Grok-2 was introduced into the LMArena.ai Chatbot Arena, a popular competitive benchmark for language models. It outperformed both Claude and GPT-4 on the LMSYS leaderboard in terms of overall Elo score. The model's response quality is particularly noteworthy, demonstrating significant improvements in reasoning with retrieved content and tool use capabilities.

Overall ELO Scores:
- Grok-2: [High Score]
- Claude: [Lower Score]
- GPT-4: [Lower Score]
Win Rate Against Competing Models:
- Grok-2 consistently outperformed other models in head-to-head comparisons.

Internal Evaluation Process

Internally, X.ai employs a rigorous evaluation process to assess model performance. AI Tutors engage with the models across various tasks that mimic real-world interactions. During each interaction, two responses are generated by Grok, and the superior response is selected based on specific criteria outlined in guidelines. The focus areas for evaluation include:

Following Instructions: Ensuring the model can accurately execute user commands.
Providing Accurate Information: Ensuring the model delivers factual and reliable information.

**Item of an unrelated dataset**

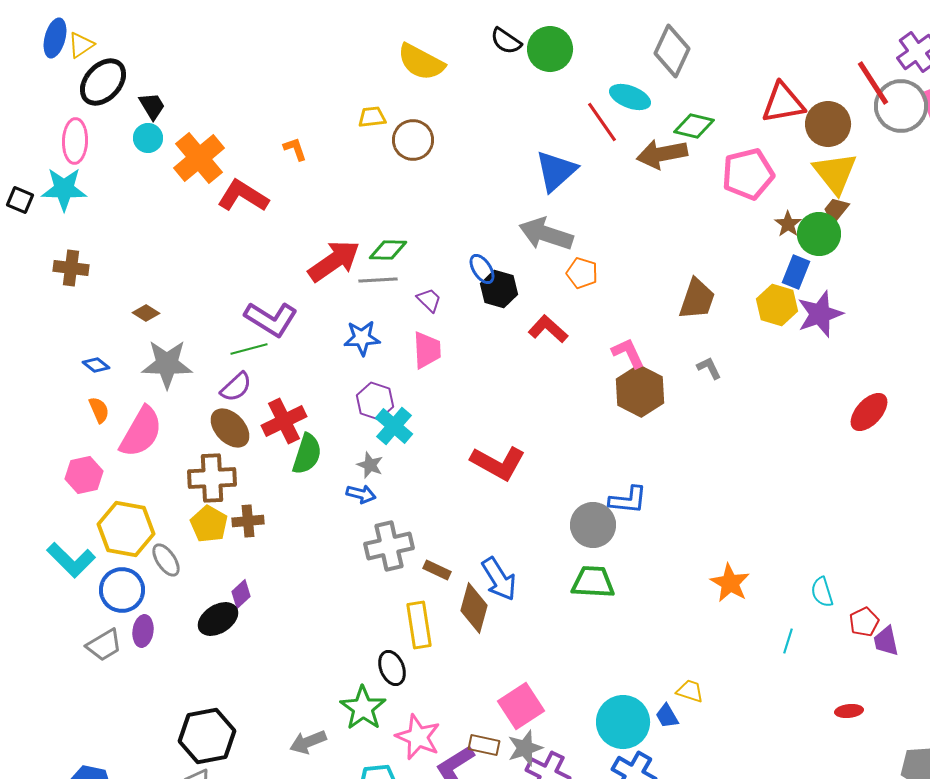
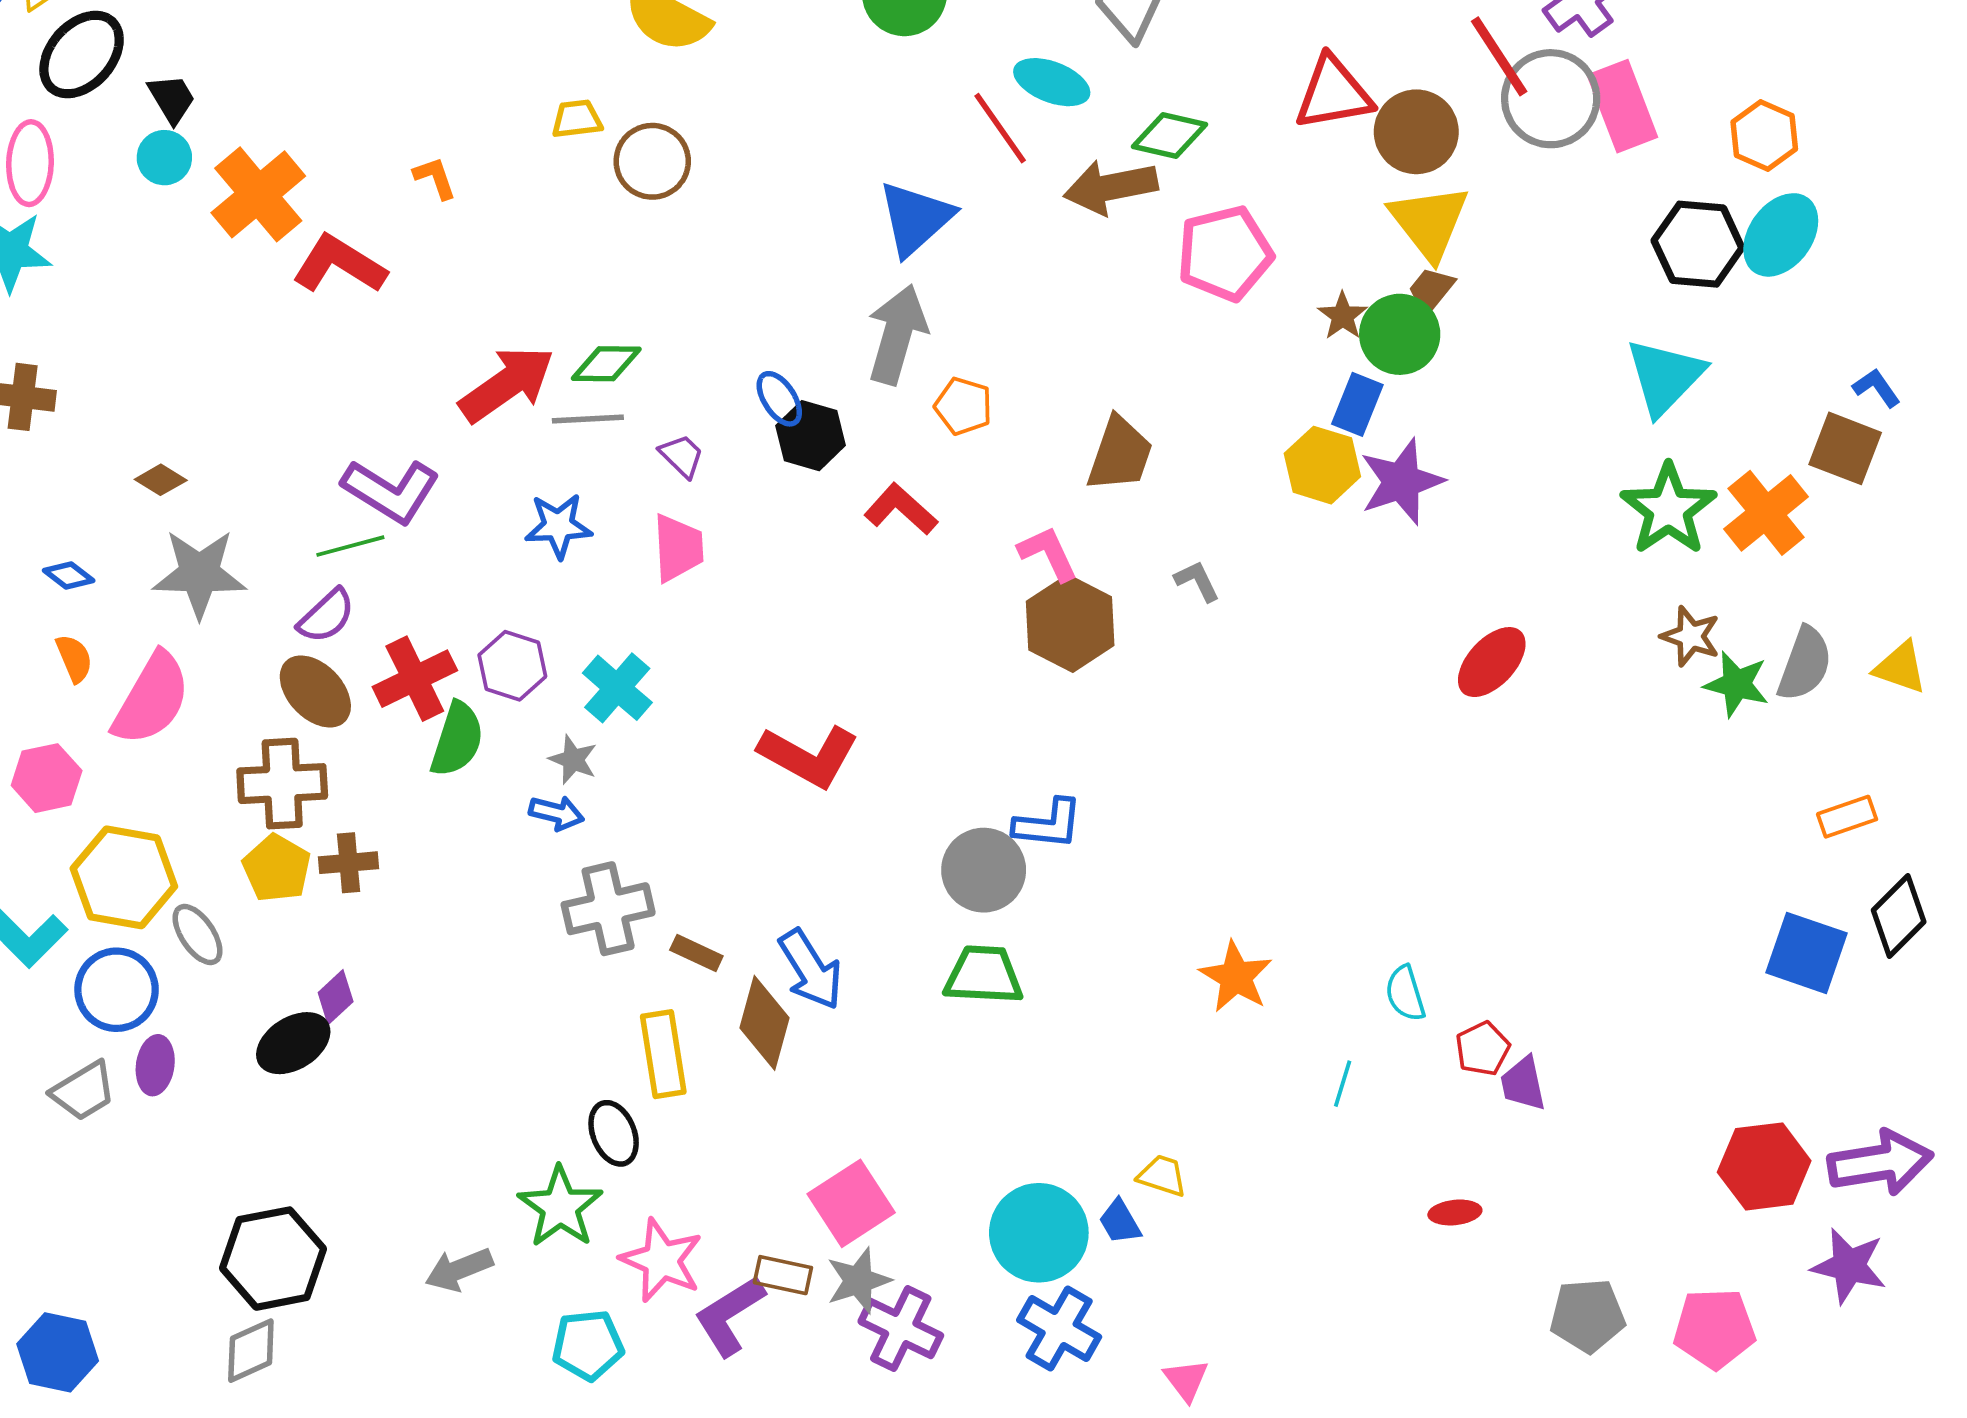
pink pentagon: (748, 174) -> (1225, 253), moved
gray arrow: (546, 234) -> (897, 334), turned 88
brown trapezoid: (697, 299) -> (1120, 454), moved
purple hexagon: (375, 401) -> (512, 666), moved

Grok-2 has shown significant improvements in these areas, particularly in reasoning with retrieved content, identifying missing information, reasoning through sequences of events, and discarding irrelevant posts.

Academic Benchmarks

The Grok-2 models were evaluated across a series of academic benchmarks, including reasoning, reading comprehension, math, science, and coding. Both Grok-2 and Grok-2 mini demonstrated significant improvements over the previous Grok-1.5 model, achieving performance levels competitive with other frontier models.

Notable Benchmark Results

Graduate-Level Science Knowledge (GPQA):
- Grok-1.5: 35.9%
- Grok-2 mini: 51.0%
- Grok-2: 56.0%
General Knowledge (MMLU, MMLU-Pro):
- Significant improvements over Grok-1.5.
Math Competition Problems (MATH):
- Improved performance in solving complex math problems.
Vision-Based Tasks:
- State-of-the-art performance in visual math reasoning (MathVista) and document-based question answering (DocVQA).

Availability

Grok-2 and Grok-2 mini are currently available in beta on 𝕏. They will also be made available through X.ai's enterprise API later this month, providing businesses with access to these advanced capabilities.

Conclusion

The release of Grok-2 marks a significant step forward in the field of language models, offering enhanced chat, coding, and reasoning capabilities. With its strong performance across various benchmarks and real-world applications, Grok-2 is poised to become a leading choice for developers and businesses alike.